Амбициозные правители прибегали к различным способам, пытаясь обратить мощь этих свирепых воинов себе на пользу. Тот, кто рвался к власти, мог собрать войско из своих соплеменников и пообещать тем долю добычи. Еще он мог нанимать воинов в других племенах и создавать тем самым конфедерации нескольких племен. Или же мог собрать войско, полностью укомплектованное воинами-рабами. Цели казались очевидными – соседние сельскохозяйственные общества, среди которых сильнее всего манили Индия и Китай. Впрочем, наиболее успешные властелины вообще избегали нападений; они получали регулярный доход от «покровительства» местным царькам.
Конные воины преодолевали расстояния по суше намного быстрее, чем это позволял сделать любой транспорт того времени. Курьеры порой ухитрялись преодолеть до 300 миль (почти 500 км) за сутки, тогда как солдаты в ходе скоротечных военных кампаний продвигались в среднем на 60 миль (100 км) за день. Правда, из-за логистических трудностей, возникающих при передвижении тысяч людей, даже верхом на лошадях, обычно многочисленные войска шли медленнее – азиатский темп составлял около 15 миль (24 км) в сутки, что вполне сопоставимо с темпами передвижения войск в других частях света.
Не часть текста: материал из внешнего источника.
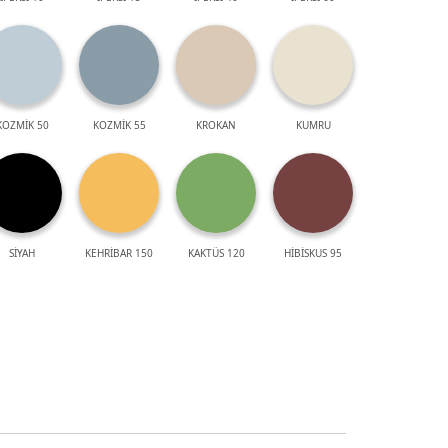
KOZMİK 50
KOZMİK 55
KROKAN
KUMRU
SİYAH
KEHRİBAR 150
KAKTÜS 120
HİBİSKUS 95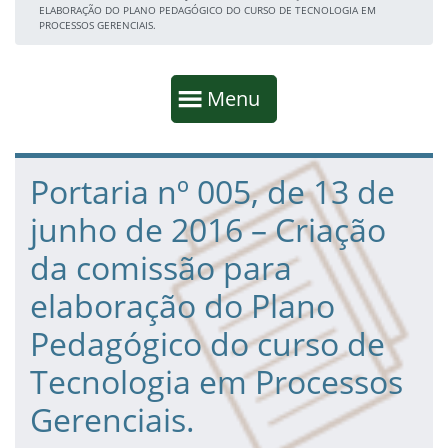
ELABORAÇÃO DO PLANO PEDAGÓGICO DO CURSO DE TECNOLOGIA EM
PROCESSOS GERENCIAIS.
Início da navegação
Mostrar
Menu
Fim da navegação
Início do conteúdo
Portaria nº 005, de 13 de
junho de 2016 – Criação
da comissão para
elaboração do Plano
Pedagógico do curso de
Tecnologia em Processos
Gerenciais.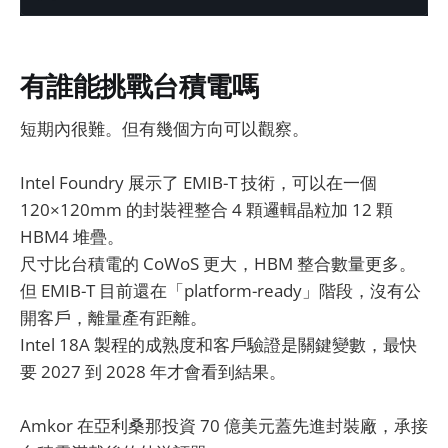
有誰能挑戰台積電嗎
短期內很難。但有幾個方向可以觀察。
Intel Foundry 展示了 EMIB-T 技術，可以在一個
120×120mm 的封裝裡整合 4 顆邏輯晶粒加 12 顆
HBM4 堆疊。
尺寸比台積電的 CoWoS 更大，HBM 整合數量更多。
但 EMIB-T 目前還在「platform-ready」階段，沒有公
開客戶，離量產有距離。
Intel 18A 製程的成熟度和客戶驗證是關鍵變數，最快
要 2027 到 2028 年才會看到結果。
Amkor 在亞利桑那投資 70 億美元蓋先進封裝廠，承接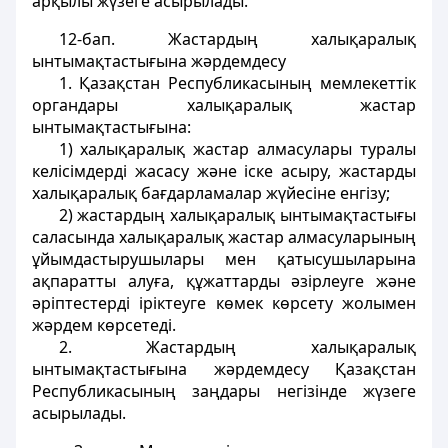
арқылы жүзеге асырылады.
12-бап
. Жастардың халықаралық
ынтымақтастығына жәрдемдесу
1. Қазақстан Республикасының мемлекеттік
органдары халықаралық жастар
ынтымақтастығына:
1) халықаралық жастар алмасулары туралы
келісімдердi жасасу және iске асыру, жастарды
халықаралық бағдарламалар жүйесiне енгізу;
2) жастардың халықаралық ынтымақтастығы
саласында халықаралық жастар алмасуларының
ұйымдастырушылары мен қатысушыларына
ақпаратты алуға, құжаттарды әзiрлеуге және
әрiптестердi iрiктеуге көмек көрсету жолымен
жәрдем көрсетедi.
2. Жастардың халықаралық
ынтымақтастығына жәрдемдесу Қазақстан
Республикасының заңдары негiзiнде жүзеге
асырылады.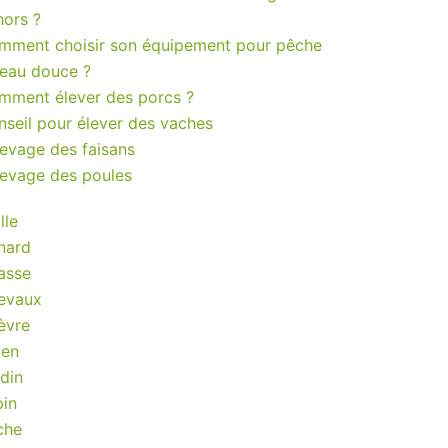
hors ?
mment choisir son équipement pour pêche
 eau douce ?
mment élever des porcs ?
seil pour élever des vaches
levage des faisans
levage des poules
lle
nard
asse
evaux
èvre
ien
din
pin
che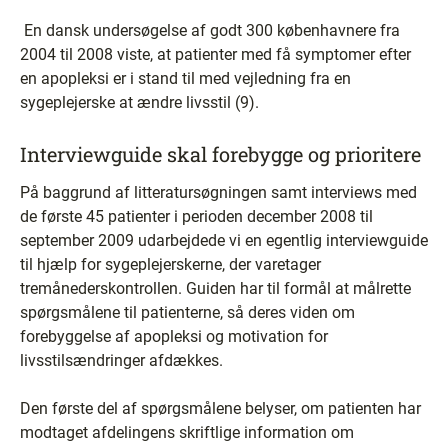
En dansk undersøgelse af godt 300 københavnere fra
2004 til 2008 viste, at patienter med få symptomer efter
en apopleksi er i stand til med vejledning fra en
sygeplejerske at ændre livsstil (9).
Interviewguide skal forebygge og prioritere
På baggrund af litteratursøgningen samt interviews med
de første 45 patienter i perioden december 2008 til
september 2009 udarbejdede vi en egentlig interviewguide
til hjælp for sygeplejerskerne, der varetager
tremånederskontrollen. Guiden har til formål at målrette
spørgsmålene til patienterne, så deres viden om
forebyggelse af apopleksi og motivation for
livsstilsændringer afdækkes.
Den første del af spørgsmålene belyser, om patienten har
modtaget afdelingens skriftlige information om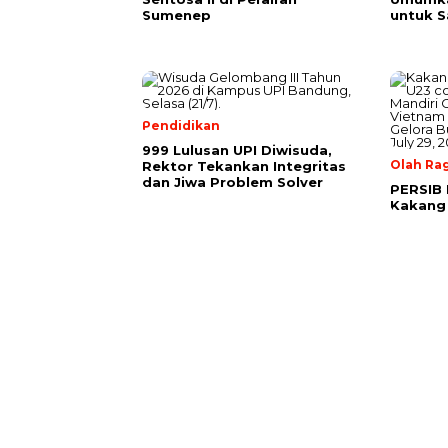
Sumenep
untuk 
Pendidikan
999 Lulusan UPI Diwisuda,
Olah Ra
Rektor Tekankan Integritas
dan Jiwa Problem Solver
PERSIB 
Kakang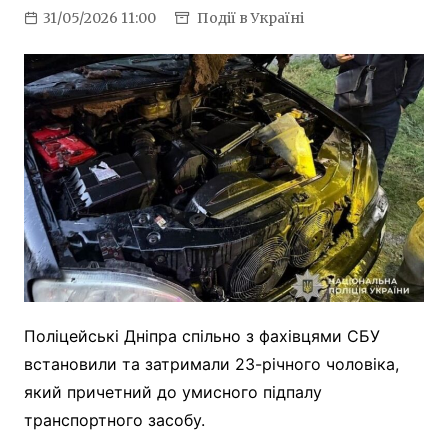
31/05/2026 11:00
Події в Україні
Поліцейські Дніпра спільно з фахівцями СБУ
встановили та затримали 23-річного чоловіка,
який причетний до умисного підпалу
транспортного засобу.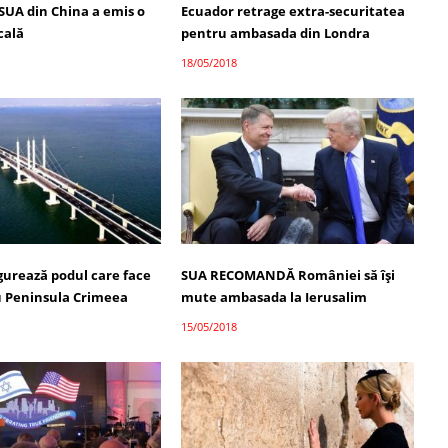
UA din China a emis o
Ecuador retrage extra-securitatea
cală
pentru ambasada din Londra
18/05/2018
gurează podul care face
SUA RECOMANDĂ României să își
u Peninsula Crimeea
mute ambasada la Ierusalim
15/05/2018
Обширная равнинная местность, простиравшаяся от Венгрии до северных рубежей Китая, служила этаким естественным прогоном длиной более четырех тысяч миль (7000 км). Когда лошадей требовалось покормить, войско останавливалось посреди степи, а затем направлялось дальше. Та же местность позднее сделалась хартлендом грядущей монгольской империи, которая после 1200 года завоевала и объединила все прежде существовавшие державы Центральной и Восточной Азии.